Monday, August 28, 2006

Earthquake In Paradise

Well, after moving to Hawaii from California 13 years ago, it finally happened . . . I felt an earthquake this evening. My clock said 8:12 pm when my house gave a little wiggle. Daughter #2 said it felt as though the house had been picked up just a little bit and then dropped. In response, my wonderful wife said that that would have been like Dorothy's house landing in OZ! Daughter #3 was upstairs with my wife and was walking across the room at that moment and did not feel a thing. I immediately went outside (to see if the house had landed on a witch or anything) and was immediately struck by the sound of silence.

Back in California earthquakes are always accompanied by the sound of barking dogs. The neighborhood dogs were so quiet that I began to suspect that it hadn't been an earthquake at all.
Until my wonderful wife checked the internet and discovered that there had, indeed, been an earthquake somewhere between the Big Island of Hawaii and the island of Maui. It registered as a 3.2 magnitude quake and, as one researcher commented, it must have been "deep" for it to have been felt throughout the island chain (I have not yet heard if it was felt by anybody on Kauai . . . although I doubt that it was felt that far away).

There have been one or two small jolts that have been felt by a few people here and there on Oahu over the past decade. All these temblers have originated around the perimeter of the Big Island where active volcanic activity still stirs and belches deep beneath the earth.

Earthquakes in Hawaii are not like the California variety which are caused by faultlines in the earth's crust. Hawaii is different in that the entire island chain is drifting westward on a large crustal plate that is constantly being formed and thrust forward by magma rising up from a geological "hot spot" near the Big Island. Every island in the Hawaii chain, from Hawaii to Midway, has been formed over the years at the same spot . . . and then drifted an inch or a few millimeters each year towards Asia (where the crustal plate strikes another, attached to Japan, and dips back under the crust to be recycled).

I have felt large quakes in California and they are very terrifying. The small shake we had tonight was just "interesting." For my children it will be an experience that will help them to put the movement of the earth's surface into perspective.

Tomorrow's newspapers will have quotes and explainations by geologists, vulcanologists, and (undoubtedly) the mayor of Honolulu discussing the what, where, how and why of the whole thing. There will probably even be some mention of Civil Defense and emergency response preparation for when the "Big One" might come.

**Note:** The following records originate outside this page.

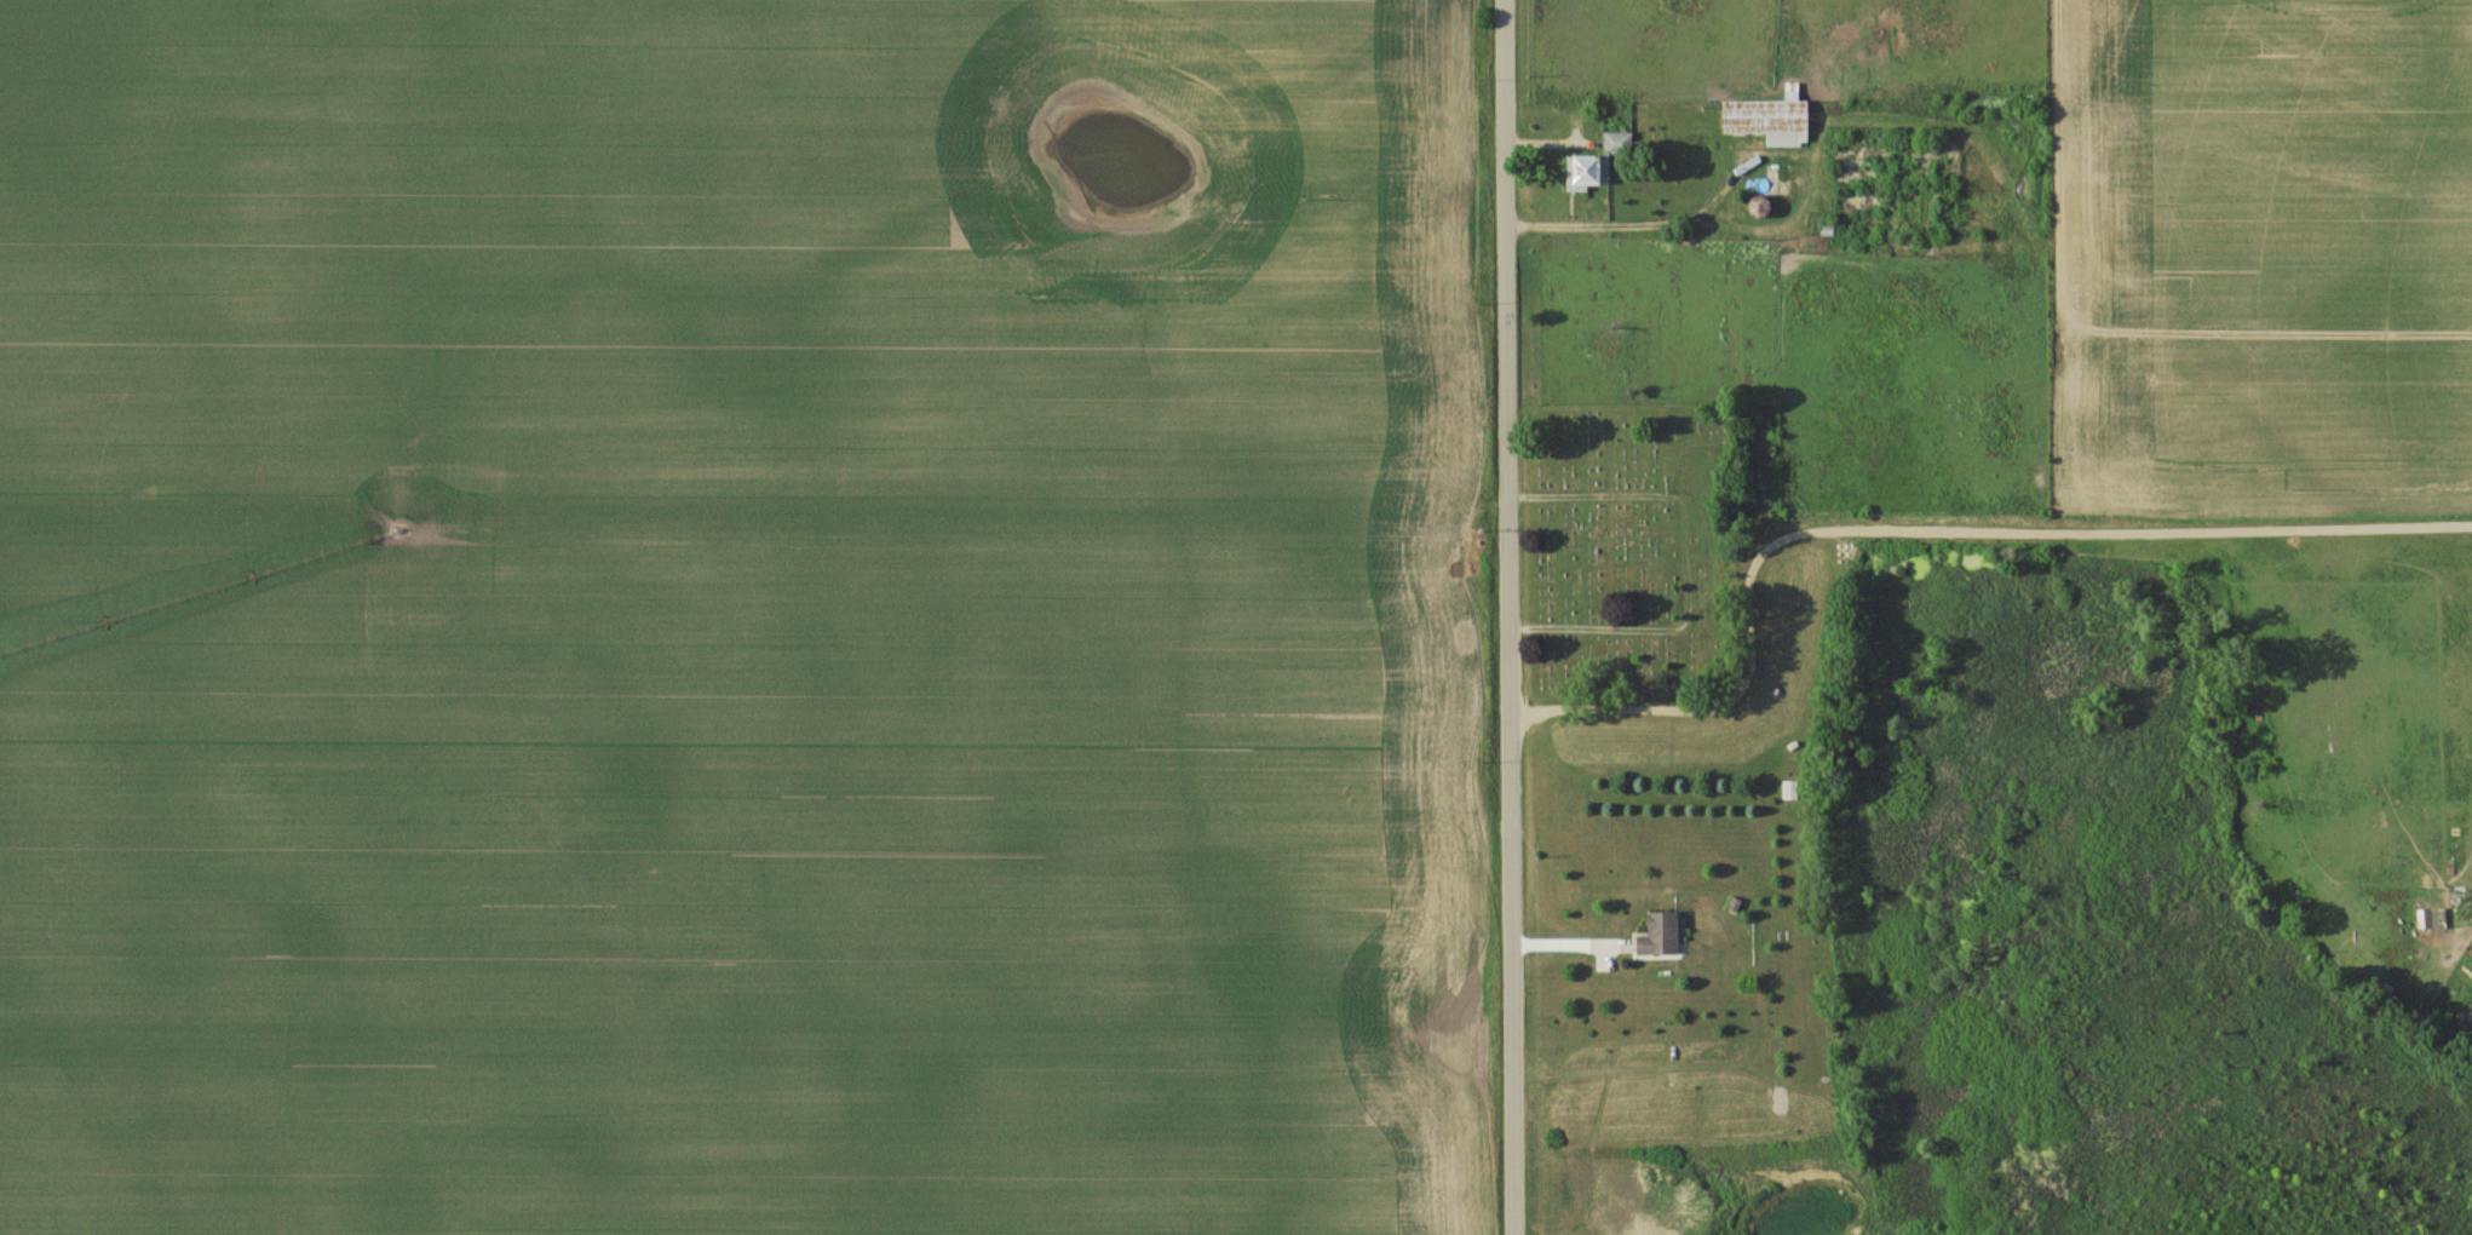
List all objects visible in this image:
building: (1769, 122)
building: (1597, 165)
building: (1760, 209)
road: (1639, 220)
road: (1923, 531)
park: (1629, 549)
road: (1507, 617)
building: (1790, 791)
building: (1659, 935)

In Hawaii, the danger of damage or destruction from a large earthquake is far less of a concern that the death and destruction that would result from the tsunami that such an earthquake might create.

Even so, I did not hear any of the civil defense sirens going off this evening so, apparently, no one seems to be concerned about any sort of "chain reaction" from one thing leading to another.

So . . . I'll soon be going to bed and will probably wind up dreaming about Elvis Presley. Most likely he will not be singing about "Blue Hawaii." I expect that tonight's tune will be "Shake, Rattle and Roll!"

UPDATE: The latest news at 9:45 pm places the origin of the quake somewhere between Oahu and Molokai and with a magnitude somewhere between a 3 and a 4. This location seems very peculiar to me and will be fascinating for me to read a good explaination of how it came about. I am puzzled by the confusion over its magnitude, however. There is a huge difference between a 3 and a 4 on the Richter scale. Perhaps they will not know the actual size of the quake until they determine how far "down" it was!